An experiment by Massachusetts education officials to better manage student records and software teaching tools has privacy advocates concerned it could expose the private information of thousands of schoolchildren to hackers and identity thieves.
Massachusetts is among a handful of states participating in a pilot project with inBloom , an Atlanta nonprofit helping schools to beef up and simplify the wide variety of computer systems used to record student information, administer tests, analyze performance, train teachers, and gather other data. The company’s goal is to standardize the myriad ways that schools keep information on students and performance, and better integrate those records with the many different software programs and teaching tools used in the classroom.
As part of that, inBloom would standardize how schools keep data on students, from names, to test results, to race, and other facts, creating a uniform database of elementary and secondary school student information.
But privacy advocates fear the inBloom database will be a ripe target for hackers, and that a single break-in could result in the theft of personal information on millions of kids. Moreover, they worry that the trove of personal information would prove irresistible to private companies that use such data to market their products.
“We believe that there are enough issues with this, and enough reasons for concern, that Massachusetts should not participate,” said Josh Golin, associate director of the Campaign for a Commercial-Free Childhood, a Boston-based child advocacy group. The American Civil Liberties Union of Massachusetts and the Massachusetts PTA have also criticized the plan.
The growing unease with the inBloom experiment has already prompted two of the nine states in the pilot — Georgia and Louisiana — to temper their involvement by not allowing student information in the company’s database. And last month in New York City, parents at a town hall meeting denounced the program and demanded that the city’s Department of Education give students a right to opt out of it.
InBloom executives say their critics are overreacting, that the student data and other sensitive information will remain under control of individual school systems, and the company will not share it with others unless expressly authorized by the school district.
“The purpose of it isn’t to spread student data across the country,” said inBloom board member Robert Wise, a former governor of West Virginia. “The purpose is to take the data of an individual student and use it more effectively.”

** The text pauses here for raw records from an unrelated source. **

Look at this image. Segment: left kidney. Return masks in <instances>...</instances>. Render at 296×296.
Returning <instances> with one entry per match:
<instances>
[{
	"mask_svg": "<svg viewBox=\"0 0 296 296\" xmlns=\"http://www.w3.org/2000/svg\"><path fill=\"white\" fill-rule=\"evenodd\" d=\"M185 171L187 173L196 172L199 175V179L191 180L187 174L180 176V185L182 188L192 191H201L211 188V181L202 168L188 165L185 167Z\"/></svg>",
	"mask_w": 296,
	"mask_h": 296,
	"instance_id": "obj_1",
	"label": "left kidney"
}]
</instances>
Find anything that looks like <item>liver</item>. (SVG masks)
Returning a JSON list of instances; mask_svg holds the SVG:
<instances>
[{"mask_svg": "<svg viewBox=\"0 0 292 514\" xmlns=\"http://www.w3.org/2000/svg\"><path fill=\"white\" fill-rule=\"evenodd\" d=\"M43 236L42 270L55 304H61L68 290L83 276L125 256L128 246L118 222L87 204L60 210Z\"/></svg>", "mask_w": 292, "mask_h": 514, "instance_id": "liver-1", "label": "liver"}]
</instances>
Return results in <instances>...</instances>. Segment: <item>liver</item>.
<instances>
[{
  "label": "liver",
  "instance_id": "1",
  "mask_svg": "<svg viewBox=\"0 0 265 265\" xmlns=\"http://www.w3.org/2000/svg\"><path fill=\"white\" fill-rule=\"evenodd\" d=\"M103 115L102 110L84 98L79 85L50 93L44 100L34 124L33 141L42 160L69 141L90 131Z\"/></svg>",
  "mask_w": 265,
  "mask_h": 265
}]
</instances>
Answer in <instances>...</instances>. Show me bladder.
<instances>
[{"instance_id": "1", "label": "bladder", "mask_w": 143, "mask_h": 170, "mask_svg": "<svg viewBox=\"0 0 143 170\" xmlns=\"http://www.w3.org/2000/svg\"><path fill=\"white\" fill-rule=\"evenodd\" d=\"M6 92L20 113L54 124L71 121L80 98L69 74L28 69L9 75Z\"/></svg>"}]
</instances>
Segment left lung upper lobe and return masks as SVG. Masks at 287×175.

So far in Massachusetts, the only school system in the pilot is Everett, and there the project is still too new for the privacy issues to have been tested. Thomas Stella, the assistant superintendent of Everett schools, said the system had yet to sign a contract with inBloom, and so has not given the company any of its student information.
“We have not shared any data,” Stella said. “You have to have a product we want first.”
InBloom is partially funded by the charitable foundation of Microsoft Corp. cofounder Bill Gates. The company is trying to create a standard data system for schools to store information that can also interact more smoothly with the various technology programs and other tools teachers use. The company also hopes the system will encourage companies to develop new programs to help teachers and students.
“The idea was to create an open-source environment that people could write applications for, and schools nationwide could use those applications,” said Stella.
InBloom would create a unified database of a school district’s information that would be stored at an Internet cloud service; that is, instead of keeping student files on local machines in each school district, all data would be stored remotely, on computers linked to the Internet. All data remain under the control of the individual school district, Wise said, and no company can use a student’s file without the district’s permission.
“There is no national database,” he said. “The district data stay as district data.”
Although Wise said a cloud service would probably have better computer security than an individual school system, critics fear the database of student records will be an irresistible target for identity thieves.
“There’s concern about data leakage and storing all this data in one place in the cloud,” said Golin.
Kade Crockford, director of the Technology for Liberty program at the ACLU of Massachusetts, is worried that inBloom’s database may also contain more sensitive information. For instance, it can track whether a student has ever been pregnant, committed a crime, or brought a weapon to school.
“The amount of incredibly private information that frankly many parents might not know about their kids — I find it alarming,” said Crockford.
Jeff Wulfson, deputy commissioner of the Massachusetts Department of Elementary & Secondary Education, said schools do not have to provide such information to the inBloom database.
“They just wanted to be prepared if somebody wants it,” Wulfson said. “It’s up to the district to decide whether to collect it.”
Massachusetts officials have been concerned about the issues surrounding inBloom and have repeatedly singled out the legal protections and obligations the company and schools are under to prevent leaks of student data.
Still, with only one community in Massachusetts signed on as a partner, state education officials are somewhat lukewarm about the endeavor with inBloom.
“We’re not sure this is going to pan out,” said Wulfson. “We’re just sort of along for the ride to see how this works.”